This week’s critical drubbing of Windows Mobile 6.5 may give Redmond something to smile about.
Back in the day, Microsoft used to get it in the neck from the Feds, from the developer community and from the industry at large. It seemed that whatever they did provoked ire. From their heavy handed negotiations with PC manufacturers, to their wilful bundling of useful new features into their market dominating operating system.
How times have changed. These days, it just doesn't seem sporting to bait Microsoft. They appear to have lost the search engine wars (with Bing proving to be more of a Blip); they've lost the digital music wars (with Apple enjoying Windows-like market domination for their ubiquitous iPod & iTunes ecosystem); and then there's the sorry tale of Windows Mobile - a product that is hard even for Steve Ballmer to love.

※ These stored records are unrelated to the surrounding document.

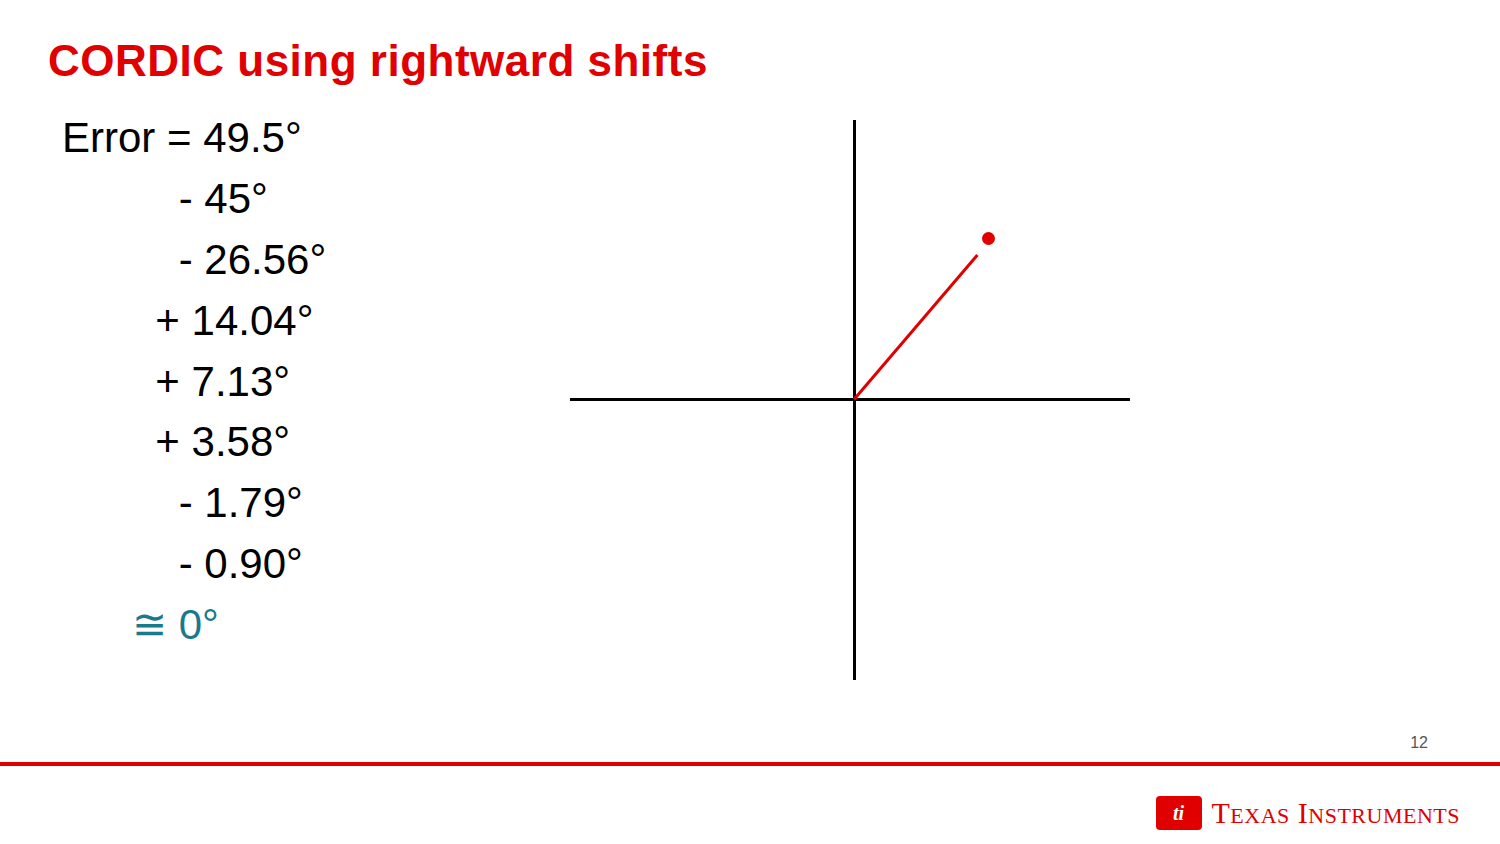CORDIC using rightward shifts
Error = 49.5° - 45° - 26.56° + 14.04° + 7.13° + 3.58° - 1.79° - 0.90° ≅ 0°
12
TEXAS INSTRUMENTS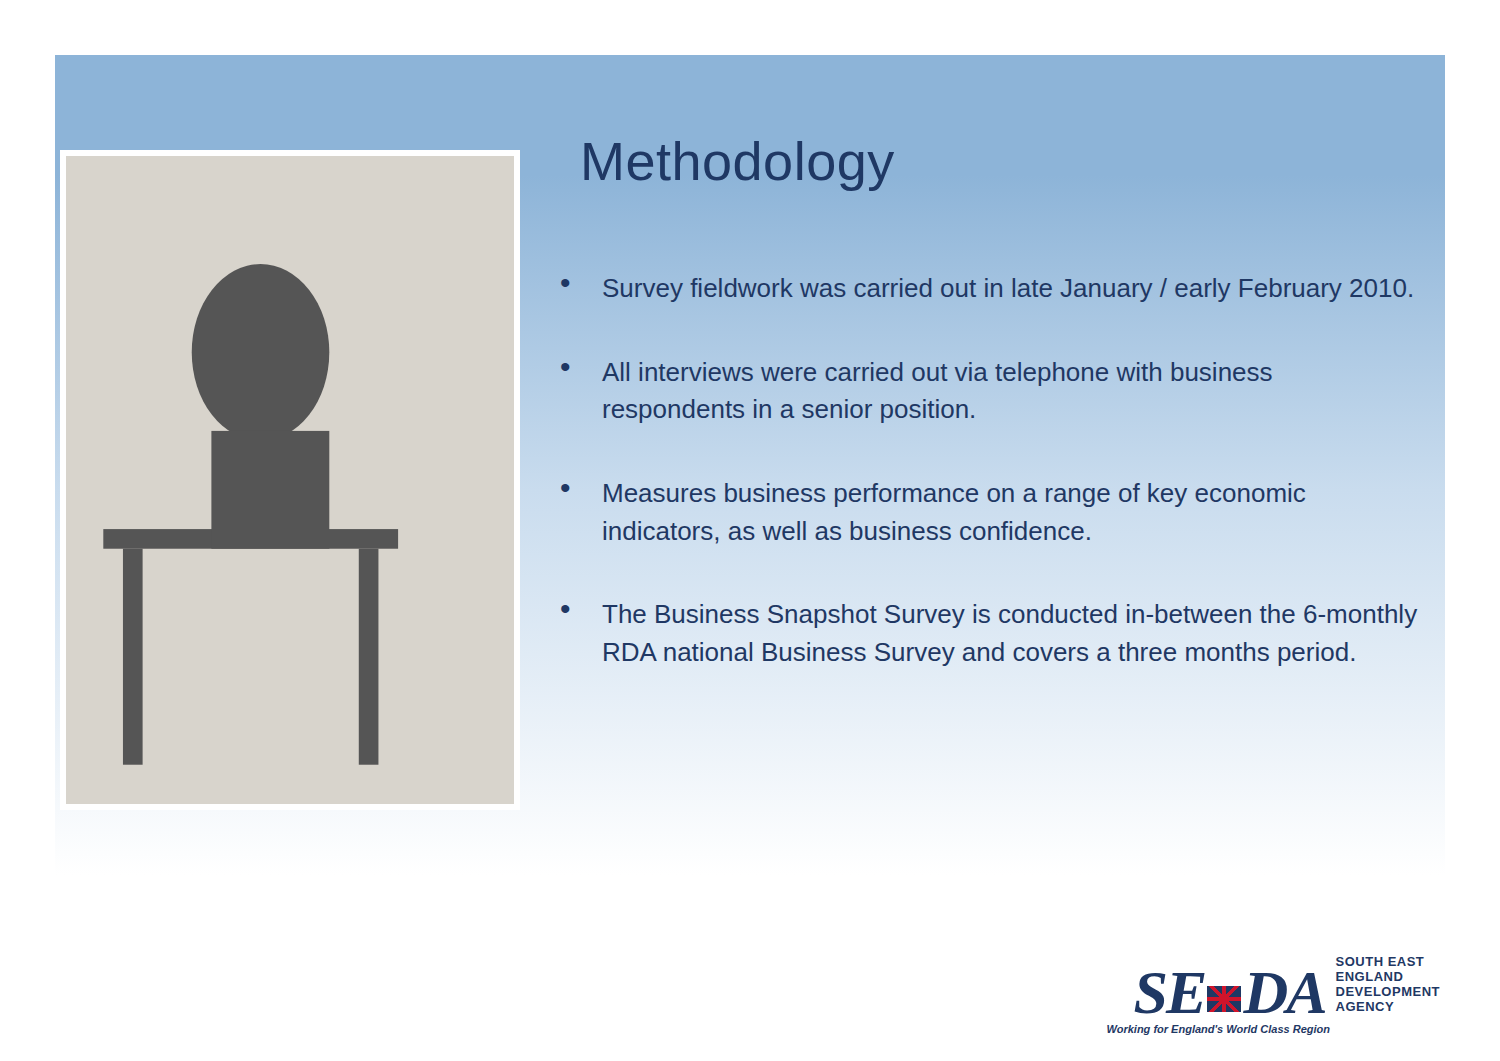Methodology
Survey fieldwork was carried out in late January / early February 2010.
All interviews were carried out via telephone with business respondents in a senior position.
Measures business performance on a range of key economic indicators, as well as business confidence.
The Business Snapshot Survey is conducted in-between the 6-monthly RDA national Business Survey and covers a three months period.
SE DA
South East
England
Development
Agency
Working for England's World Class Region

So what's eating Microsoft? They have some of the best and brightest minds in the world cooped up in their Redmond campus, and yet, time after time, they appear to fail to deliver, ceding one sector after another to an arch rival… Or do they?
Superficially, Microsoft may not seem much like a possum. After all, possums are cuddly-looking and cute, whilst Microsoft is testosterone-charged and sweaty. But perhaps they have more in common than meets the eye. North American possums (or technically "opossums") have developed the remarkable ability of feigning sickness and injury to evade a predator: they "play possum", exhibiting the unsavoury behaviour of looking and even smelling like a sick or dead animal, thus repelling their enemies.
Could Microsoft be employing a similar strategy? Certainly, their predators’ attentions are elsewhere. President Obama's new antitrust czar at the Department of Justice, Christine Varney, is famously quoted as saying "For me, Microsoft is so last century. They are not the problem." Instead, the U.S. economy will see problems "potentially with Google."
The truth is that Microsoft's high profile failures mask their rude health and notable success. It's a significant but oft-overlooked fact that Microsoft earns money on the sale of every iPhone, through its Exchange ActiveSync Licensing Program. As Apple, Palm and Blackberry battle it out for domination of the emerging mainstream smartphone sector, you can rest assured that Microsoft will win regardless the outcome, since interoperability with Exchange is a prerequisite for the success of any handset. And that means a healthy Microsoft tax on every handset and server sold. That poor old possum, Microsoft, must be weeping all the way to the bank with Apple's recent success.
Far from losing sleep over the poor reviews garnered for Windows Mobile 6.5 this week, perhaps the folks at Redmond were uncorking the champagne, as another brilliant, yet dastardly strategy reaches fruition.